We’d call these ads ludicrous and marvel how anyone could be fooled by them. Were they? Too little, too late was this change in direction. Sturges surely blanched in event he saw such would-be last minute rescue, or maybe they appealed to his well-honed sense of irony. I like particularly the ad with Darnell posed against a spider’s web and razor hovering like for Spellbound three years before, her a ringer for Gale Sondergaard as Universal’s spider woman. Does sinister-depicted Rex Harrison evoke departed Landis where he warns, “If a woman plays around, she deserves what she gets”? Such measures as here weighted an already sinking ship, Unfaithfully Yours sleeping among fishes with $1.3 million lost. The snakebite would not heal, though there are proponents.

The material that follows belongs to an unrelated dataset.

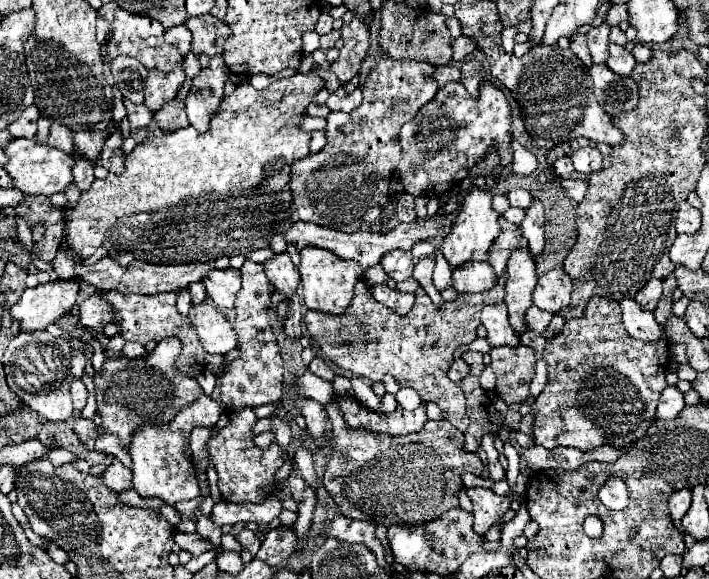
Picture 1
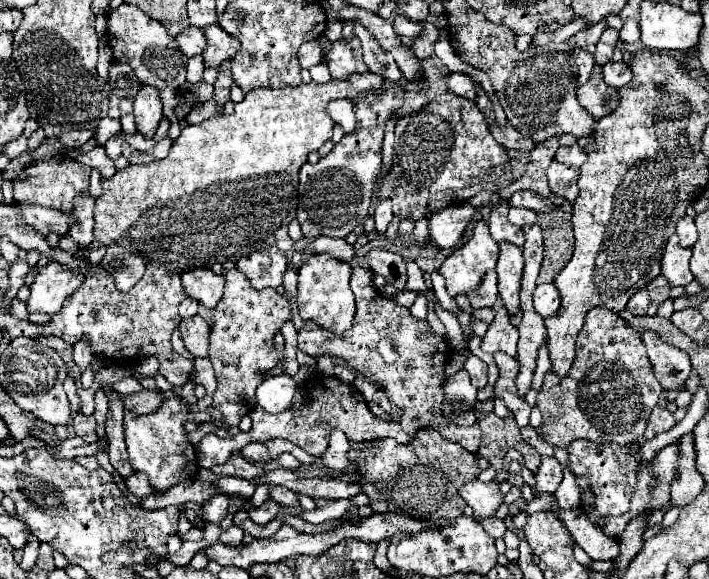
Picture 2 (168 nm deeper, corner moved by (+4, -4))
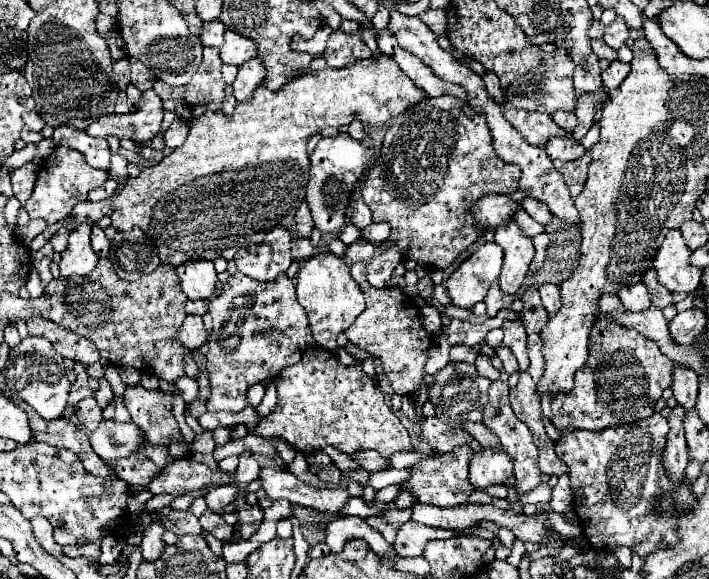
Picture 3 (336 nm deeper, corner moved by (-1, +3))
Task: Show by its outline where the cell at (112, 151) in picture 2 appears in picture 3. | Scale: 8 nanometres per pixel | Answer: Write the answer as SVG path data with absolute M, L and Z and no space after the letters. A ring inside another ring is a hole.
M113 153L111 155L111 169L109 169L109 177L117 183L121 183L125 177L127 177L127 161L119 155L119 153Z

Maltin Reviews gave it four stars (“often side-splittingly funny”). Criterion issued a DVD, but no Blu-Ray to follow. We can stream Unfaithfully Yours at Amazon and elsewhere in High-Def. Changes I’d retroactively apply? Instead of Rex Harrison … Eddie Bracken, idea of him committing murder absurdity on its face. Trouble was Harrison too believable as potential killer, at least in the dream scenes. He’s so mean to Linda Darnell in “reality” parts to turn us off, shouts too much of dialogue at Vallee, Edgar Kennedy, Al Bridge, others. I wanted one or all of them to take a poke at him. Best line, a Sturges jewel (“You’ve got it, boy, you don’t have to yearn for it”) spotted in the trailer as sample of “sparkling dialogue.” This preview as prepared prior to release may have been portent for pall to come, Unfaithfully Yours described as “six kinds of picture all rolled into one,” kinds cited as great music, sheer terror, hilarious comedy, tense drama, earlier referenced sparkling dialogue, and high temperature romance. In other words, Fox was in trouble and by evidence of this trailer and schizophrenic ads, knew it.